--- EXTRACTED DATA Enclosed Below ---

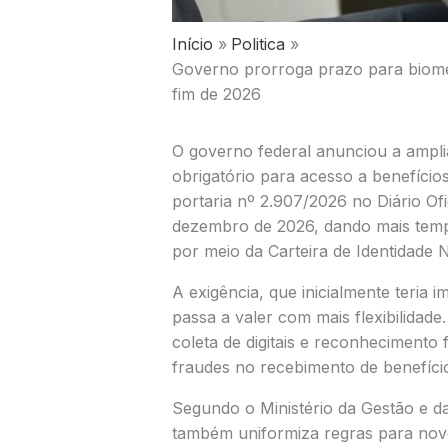
Início
Politica
Governo prorroga prazo para biometr
fim de 2026
O governo federal anunciou a ampli
obrigatório para acesso a benefício
portaria nº 2.907/2026 no Diário Ofi
dezembro de 2026, dando mais temp
por meio da
Carteira de Identidade 
A exigência, que inicialmente teria i
passa a valer com mais flexibilidade
coleta de digitais e reconhecimento 
fraudes no recebimento de benefíci
Segundo o
Ministério da Gestão e 
também uniformiza regras para novo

--- End of Enclosed EXTRACTED DATA ---

**WORK INSTRUCTION:** Copy every record exactly, without the pictures.

**EXPECTED ANSWER:**
Início
Politica
Governo prorroga prazo para biometr
fim de 2026
O governo federal anunciou a ampli
obrigatório para acesso a benefício
portaria nº 2.907/2026 no Diário Ofi
dezembro de 2026, dando mais temp
por meio da
Carteira de Identidade 
A exigência, que inicialmente teria i
passa a valer com mais flexibilidade
coleta de digitais e reconhecimento 
fraudes no recebimento de benefíci
Segundo o
Ministério da Gestão e 
também uniformiza regras para novo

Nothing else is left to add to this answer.